Chen Chih-Ping, Chern Schu-Rern, Cheng Sho-Jen, Chang Tung-Yao, Yeh Li-Fan, Lee Chen-Chi, Pan Chen-Wen, Wang Wayseen, Tzen Chin-Yuan
Department of Obstetrics and Gynecology, Mackay Memorial Hospital, Taipei, Taiwan, Republic of China.
Prenat Diagn. 2004 Jun;24(6):455-62. doi: 10.1002/pd.900.
To present the prenatal diagnosis of complete trisomy 9 and to review the literature
A 25-year-old primigravida woman was referred for amniocentesis at 19 weeks' gestation because of abnormal maternal screen results showing an elevated maternal serum alpha-fetoprotein (MSAFP) level and a low maternal serum free beta-human chorionic gonadotrophin (MSfreebeta-hCG) level.

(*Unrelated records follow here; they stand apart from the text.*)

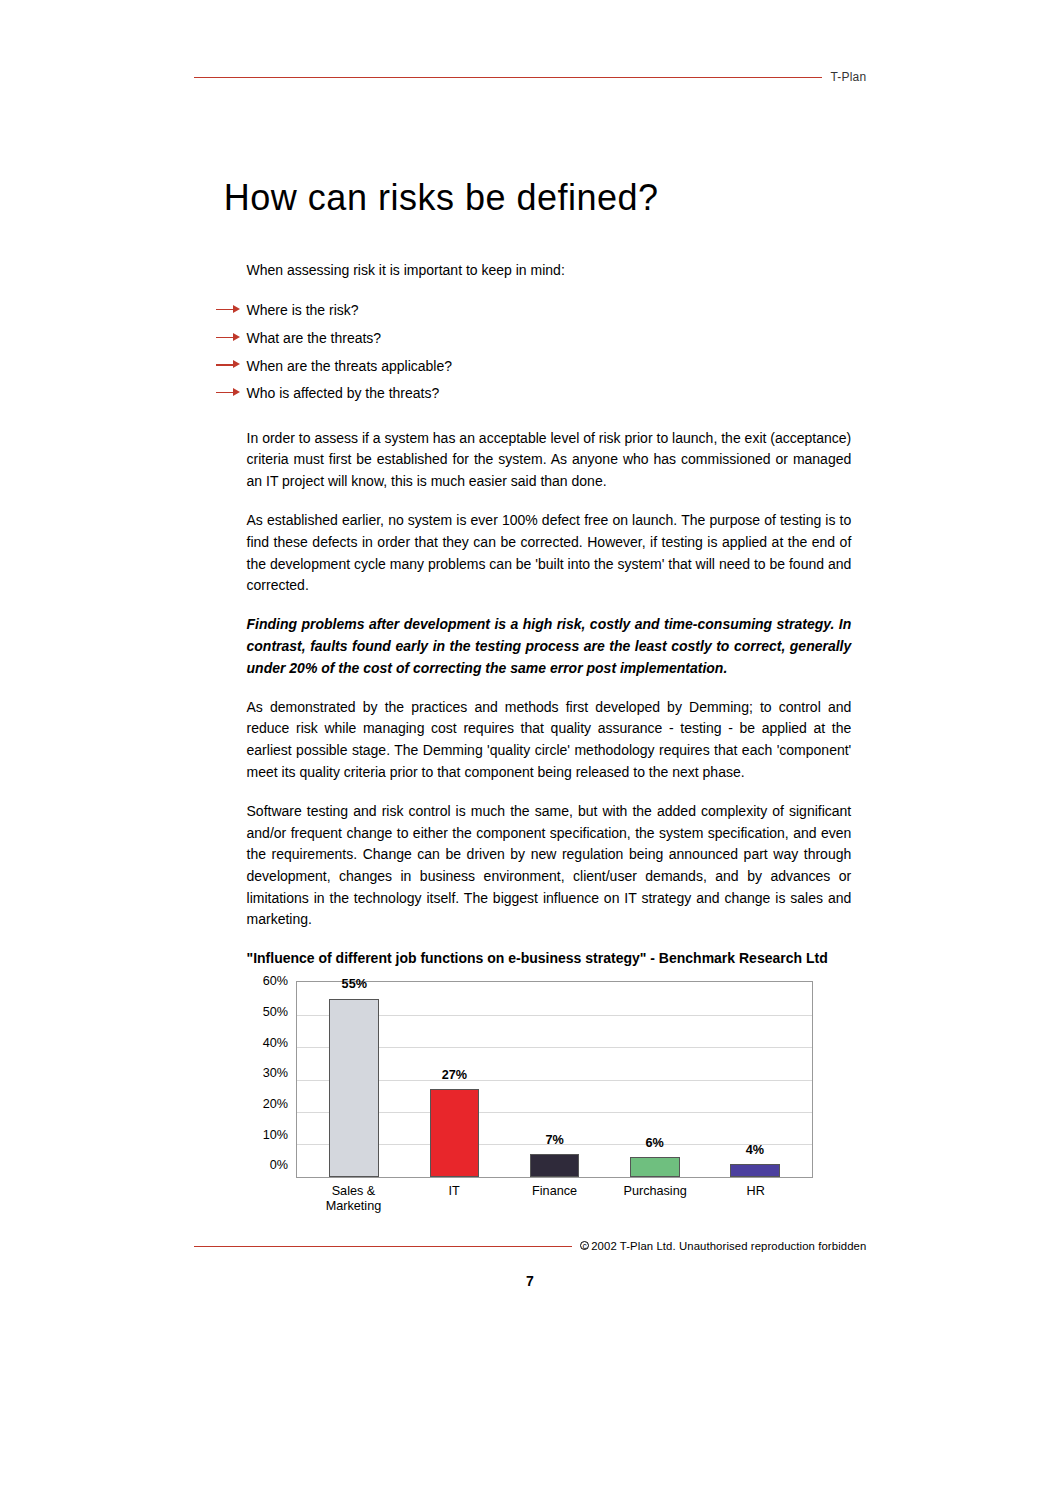T-Plan
How can risks be defined?
When assessing risk it is important to keep in mind:
Where is the risk?
What are the threats?
When are the threats applicable?
Who is affected by the threats?
In order to assess if a system has an acceptable level of risk prior to launch, the exit (acceptance) criteria must first be established for the system. As anyone who has commissioned or managed an IT project will know, this is much easier said than done.
As established earlier, no system is ever 100% defect free on launch. The purpose of testing is to find these defects in order that they can be corrected. However, if testing is applied at the end of the development cycle many problems can be 'built into the system' that will need to be found and corrected.
Finding problems after development is a high risk, costly and time-consuming strategy. In contrast, faults found early in the testing process are the least costly to correct, generally under 20% of the cost of correcting the same error post implementation.
As demonstrated by the practices and methods first developed by Demming; to control and reduce risk while managing cost requires that quality assurance - testing - be applied at the earliest possible stage. The Demming 'quality circle' methodology requires that each 'component' meet its quality criteria prior to that component being released to the next phase.
Software testing and risk control is much the same, but with the added complexity of significant and/or frequent change to either the component specification, the system specification, and even the requirements. Change can be driven by new regulation being announced part way through development, changes in business environment, client/user demands, and by advances or limitations in the technology itself. The biggest influence on IT strategy and change is sales and marketing.
"Influence of different job functions on e-business strategy" - Benchmark Research Ltd
60% 50% 40% 30% 20% 10% 0%
55%
27%
7%
6%
4%
Sales &
Marketing
IT
Finance
Purchasing
HR
c2002 T-Plan Ltd. Unauthorised reproduction forbidden
7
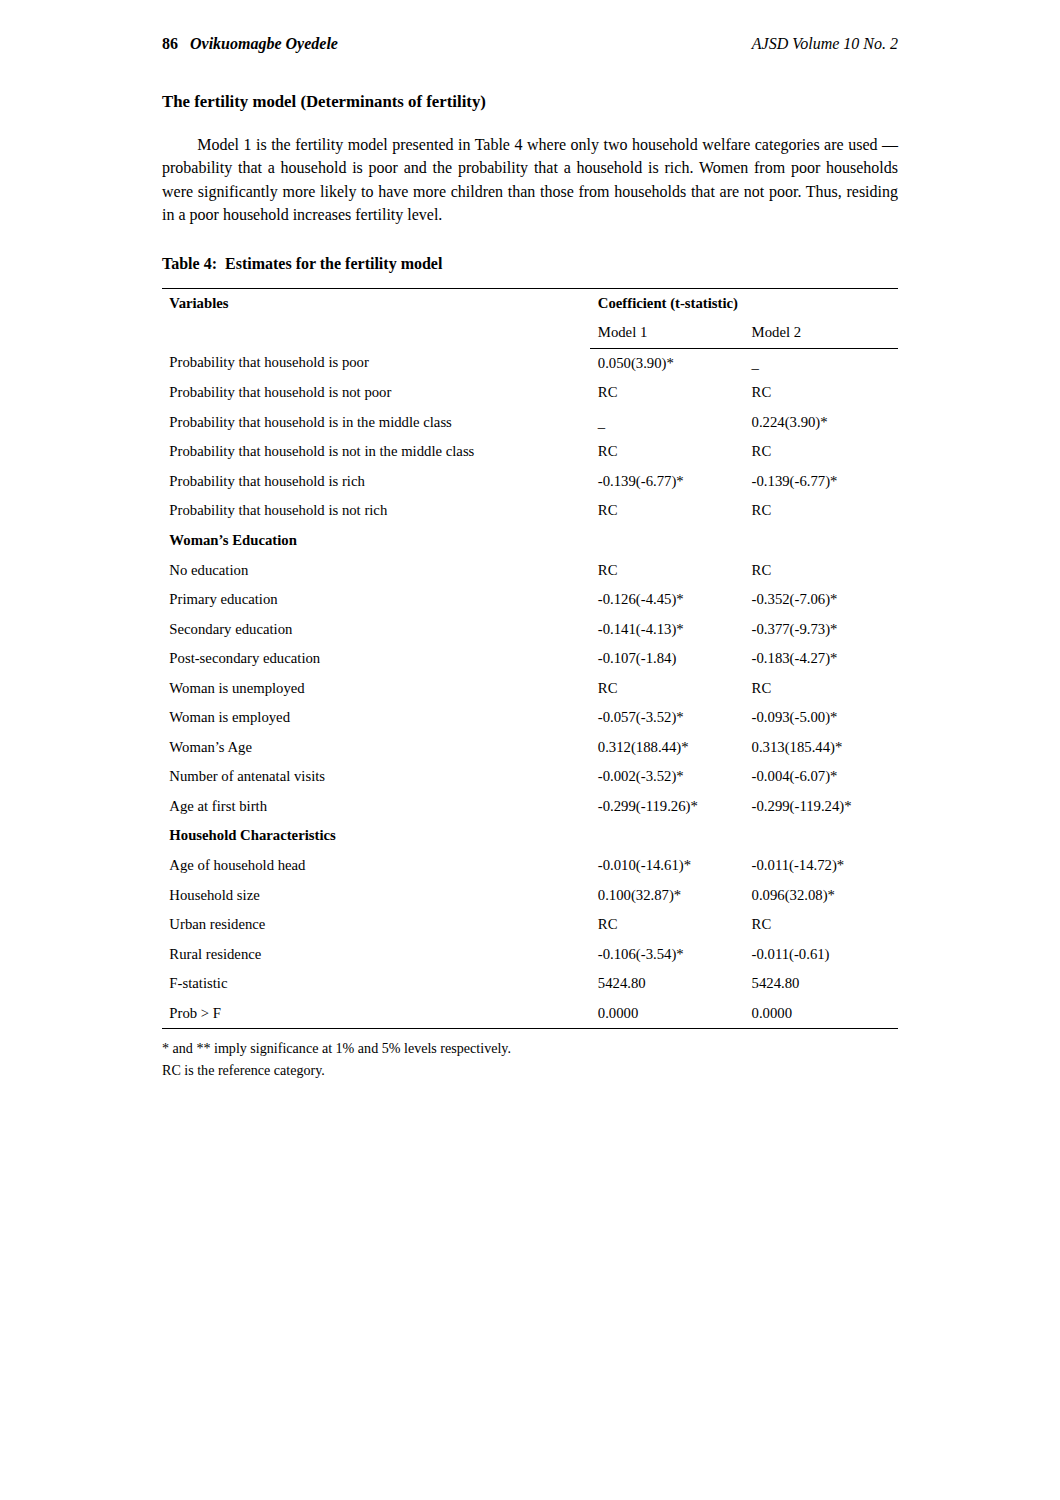86 Ovikuomagbe Oyedele AJSD Volume 10 No. 2
The fertility model (Determinants of fertility)
Model 1 is the fertility model presented in Table 4 where only two household welfare categories are used — probability that a household is poor and the probability that a household is rich. Women from poor households were significantly more likely to have more children than those from households that are not poor. Thus, residing in a poor household increases fertility level.
Table 4: Estimates for the fertility model
| Variables | Coefficient (t-statistic) |
| --- | --- |
| Model 1 | Model 2 |
| Probability that household is poor | 0.050(3.90)* | _ |
| Probability that household is not poor | RC | RC |
| Probability that household is in the middle class | _ | 0.224(3.90)* |
| Probability that household is not in the middle class | RC | RC |
| Probability that household is rich | -0.139(-6.77)* | -0.139(-6.77)* |
| Probability that household is not rich | RC | RC |
| Woman’s Education |
| No education | RC | RC |
| Primary education | -0.126(-4.45)* | -0.352(-7.06)* |
| Secondary education | -0.141(-4.13)* | -0.377(-9.73)* |
| Post-secondary education | -0.107(-1.84) | -0.183(-4.27)* |
| Woman is unemployed | RC | RC |
| Woman is employed | -0.057(-3.52)* | -0.093(-5.00)* |
| Woman’s Age | 0.312(188.44)* | 0.313(185.44)* |
| Number of antenatal visits | -0.002(-3.52)* | -0.004(-6.07)* |
| Age at first birth | -0.299(-119.26)* | -0.299(-119.24)* |
| Household Characteristics |
| Age of household head | -0.010(-14.61)* | -0.011(-14.72)* |
| Household size | 0.100(32.87)* | 0.096(32.08)* |
| Urban residence | RC | RC |
| Rural residence | -0.106(-3.54)* | -0.011(-0.61) |
| F-statistic | 5424.80 | 5424.80 |
| Prob > F | 0.0000 | 0.0000 |
* and ** imply significance at 1% and 5% levels respectively.
RC is the reference category.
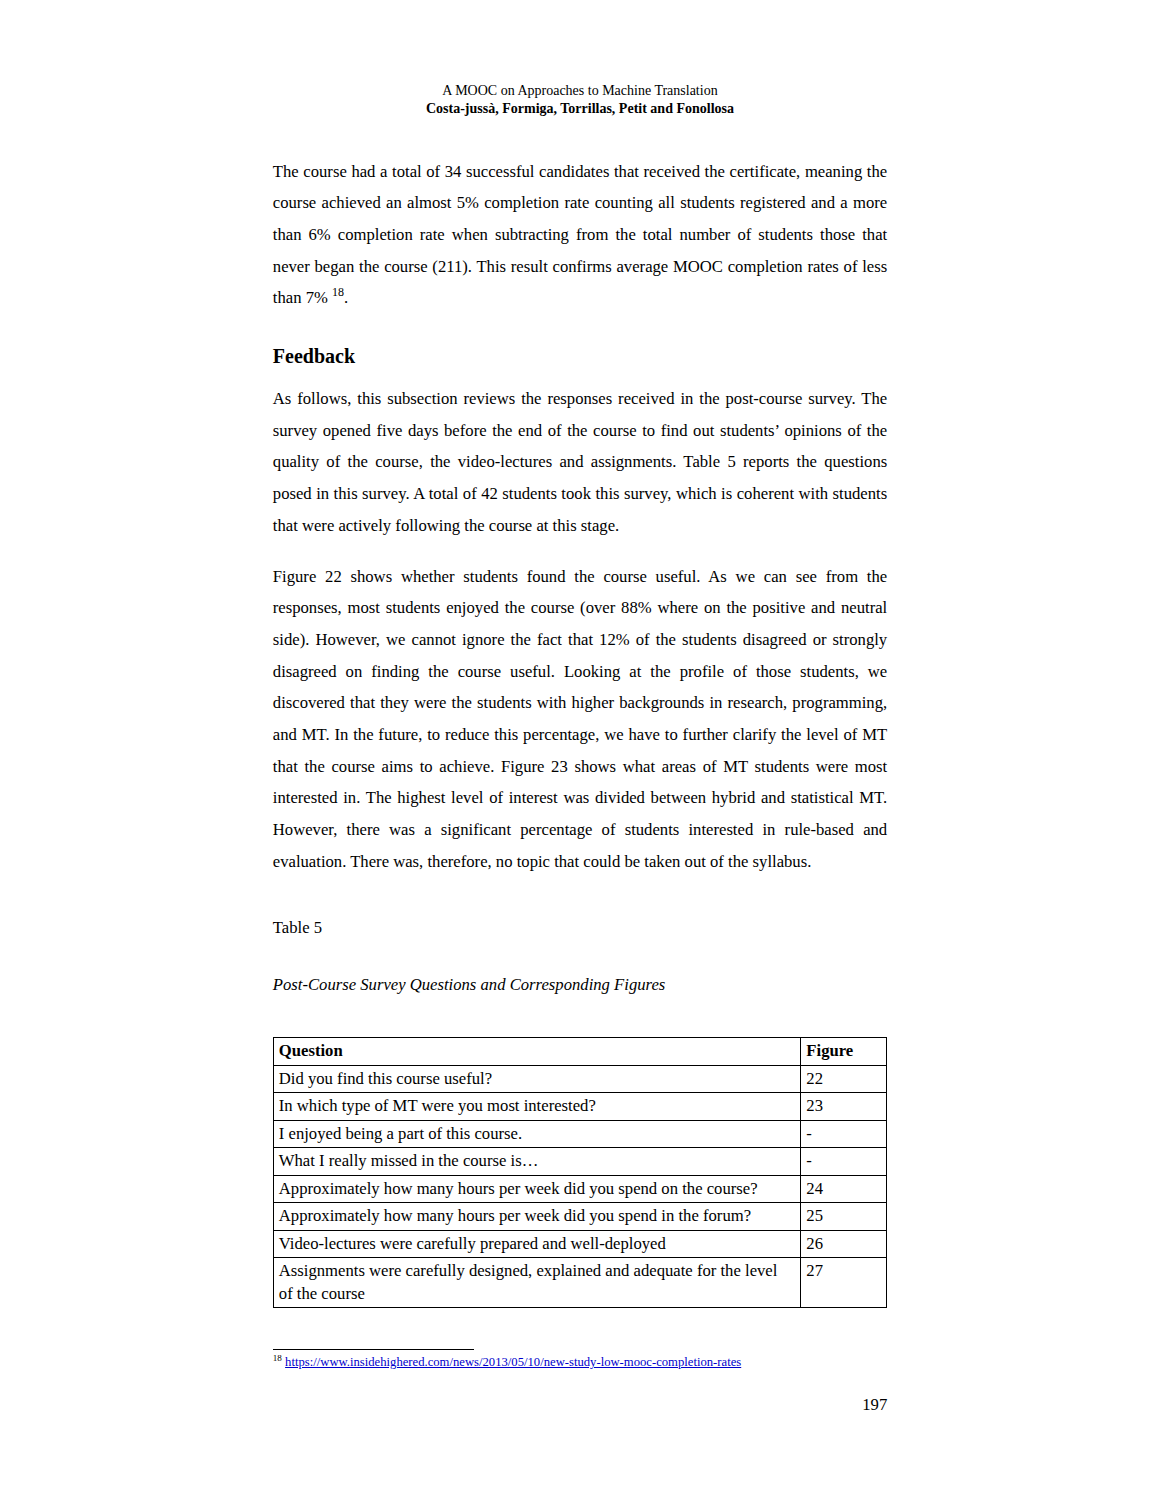A MOOC on Approaches to Machine Translation
Costa-jussà, Formiga, Torrillas, Petit and Fonollosa
The course had a total of 34 successful candidates that received the certificate, meaning the course achieved an almost 5% completion rate counting all students registered and a more than 6% completion rate when subtracting from the total number of students those that never began the course (211). This result confirms average MOOC completion rates of less than 7% 18.
Feedback
As follows, this subsection reviews the responses received in the post-course survey. The survey opened five days before the end of the course to find out students’ opinions of the quality of the course, the video-lectures and assignments. Table 5 reports the questions posed in this survey. A total of 42 students took this survey, which is coherent with students that were actively following the course at this stage.
Figure 22 shows whether students found the course useful. As we can see from the responses, most students enjoyed the course (over 88% where on the positive and neutral side). However, we cannot ignore the fact that 12% of the students disagreed or strongly disagreed on finding the course useful. Looking at the profile of those students, we discovered that they were the students with higher backgrounds in research, programming, and MT. In the future, to reduce this percentage, we have to further clarify the level of MT that the course aims to achieve. Figure 23 shows what areas of MT students were most interested in. The highest level of interest was divided between hybrid and statistical MT. However, there was a significant percentage of students interested in rule-based and evaluation. There was, therefore, no topic that could be taken out of the syllabus.
Table 5
Post-Course Survey Questions and Corresponding Figures
| Question | Figure |
| --- | --- |
| Did you find this course useful? | 22 |
| In which type of MT were you most interested? | 23 |
| I enjoyed being a part of this course. | - |
| What I really missed in the course is… | - |
| Approximately how many hours per week did you spend on the course? | 24 |
| Approximately how many hours per week did you spend in the forum? | 25 |
| Video-lectures were carefully prepared and well-deployed | 26 |
| Assignments were carefully designed, explained and adequate for the level of the course | 27 |
18 https://www.insidehighered.com/news/2013/05/10/new-study-low-mooc-completion-rates
197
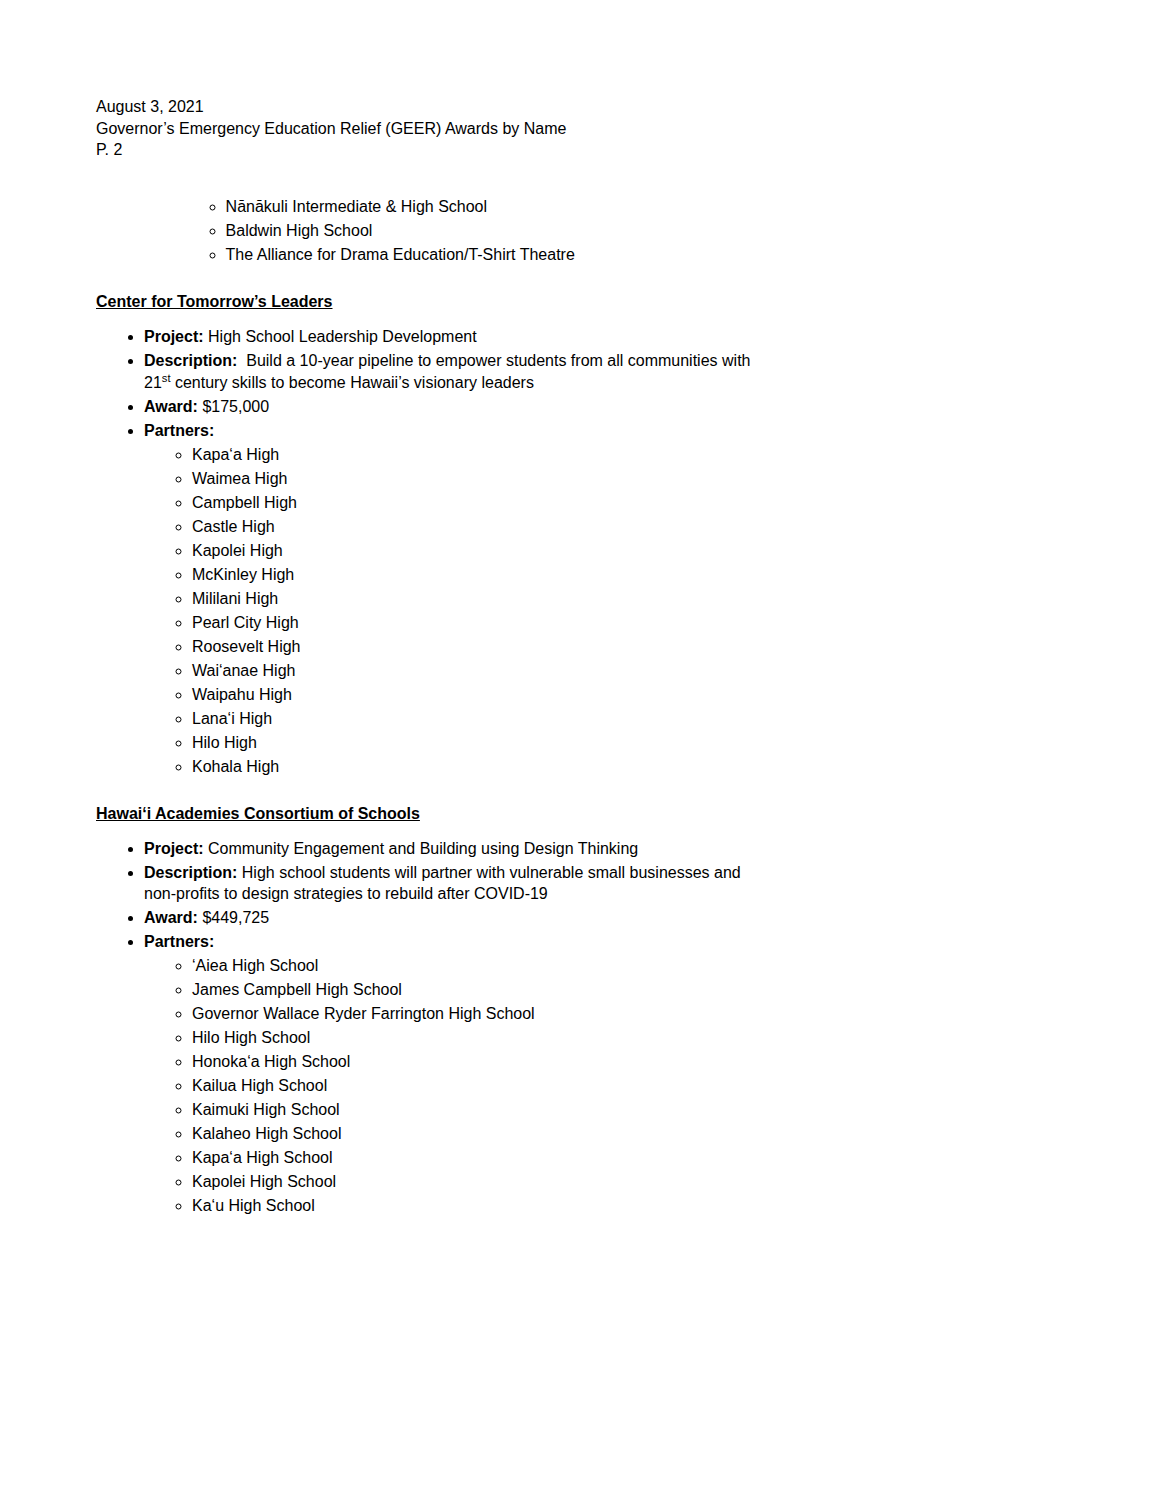August 3, 2021
Governor’s Emergency Education Relief (GEER) Awards by Name
P. 2
Nānākuli Intermediate & High School
Baldwin High School
The Alliance for Drama Education/T-Shirt Theatre
Center for Tomorrow’s Leaders
Project: High School Leadership Development
Description: Build a 10-year pipeline to empower students from all communities with 21st century skills to become Hawaii’s visionary leaders
Award: $175,000
Partners:
Kapa‘a High
Waimea High
Campbell High
Castle High
Kapolei High
McKinley High
Mililani High
Pearl City High
Roosevelt High
Wai‘anae High
Waipahu High
Lana‘i High
Hilo High
Kohala High
Hawai‘i Academies Consortium of Schools
Project: Community Engagement and Building using Design Thinking
Description: High school students will partner with vulnerable small businesses and non-profits to design strategies to rebuild after COVID-19
Award: $449,725
Partners:
‘Aiea High School
James Campbell High School
Governor Wallace Ryder Farrington High School
Hilo High School
Honoka‘a High School
Kailua High School
Kaimuki High School
Kalaheo High School
Kapa‘a High School
Kapolei High School
Ka‘u High School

Genetic amniocentesis revealed a karyotype of 47,XX,+9 in the amniocytes and an elevated amniotic fluid AFP level. Ultrasonography demonstrated intrauterine growth restriction, left congenital diaphragmatic hernia, fetal ascites, a sacral spina bifida, a horseshoe kidney, and absence of amniotic fluid. Ultrafast magnetic resonance imaging scans further depicted detailed anatomical configurations of the major congenital malformations. The pregnancy was terminated subsequently. The proband postnatally manifested characteristic facial dysmorphism, limb deformities, and an open sacral spina bifida with myelomeningocele. Cytogenetic analysis of the skin fibroblasts revealed a karyotype of 47,XX,+9. Molecular studies of various uncultured fetal tissues using microsatellite markers confirmed a diagnosis of complete trisomy 9 resulting from a meiotic I nondisjunction error of maternal origin.
Complete trisomy 9 can be identified prenatally with advanced maternal age, sonographically detected fetal structural abnormalities, and abnormal maternal serum screen results. Fetuses with complete trisomy 9 may be associated with congenital diaphragmatic hernia, an open sacral spina bifida, elevated MSAFP, and low MSfreebeta-hCG. We suggest detailed prenatal imaging investigations and genetic analyses of multiple fetal tissues when a prenatal diagnosis of trisomy 9 is made.
介绍9号染色体完全三体的产前诊断并复习相关文献。
一名25岁初产妇,因孕19周时母体血清筛查结果异常,即母体血清甲胎蛋白(MSAFP)水平升高和母体血清游离β-人绒毛膜促性腺激素(MSfreeβ-hCG)水平降低,转诊来接受羊膜腔穿刺术。
遗传羊膜腔穿刺术显示羊膜细胞的核型为47,XX,+9,羊水甲胎蛋白水平升高。超声检查显示宫内生长受限、左侧先天性膈疝、胎儿腹水、骶部脊柱裂、马蹄肾以及羊水过少。超快磁共振成像扫描进一步描绘了主要先天性畸形的详细解剖结构。随后终止了妊娠。先证者出生后表现出典型的面部畸形、肢体畸形以及开放性骶部脊柱裂伴脊髓脊膜膨出。皮肤成纤维细胞的细胞遗传学分析显示核型为47,XX,+9。使用微卫星标记对各种未培养的胎儿组织进行分子研究,证实诊断为9号染色体完全三体,源于母体减数分裂I期不分离错误。
9号染色体完全三体可通过孕妇高龄、超声检测到的胎儿结构异常以及母体血清筛查结果异常进行产前诊断。9号染色体完全三体的胎儿可能与先天性膈疝、开放性骶部脊柱裂、MSAFP升高和MSfreeβ-hCG降低有关。我们建议在做出9号染色体三体的产前诊断时,对多个胎儿组织进行详细的产前影像学检查和基因分析。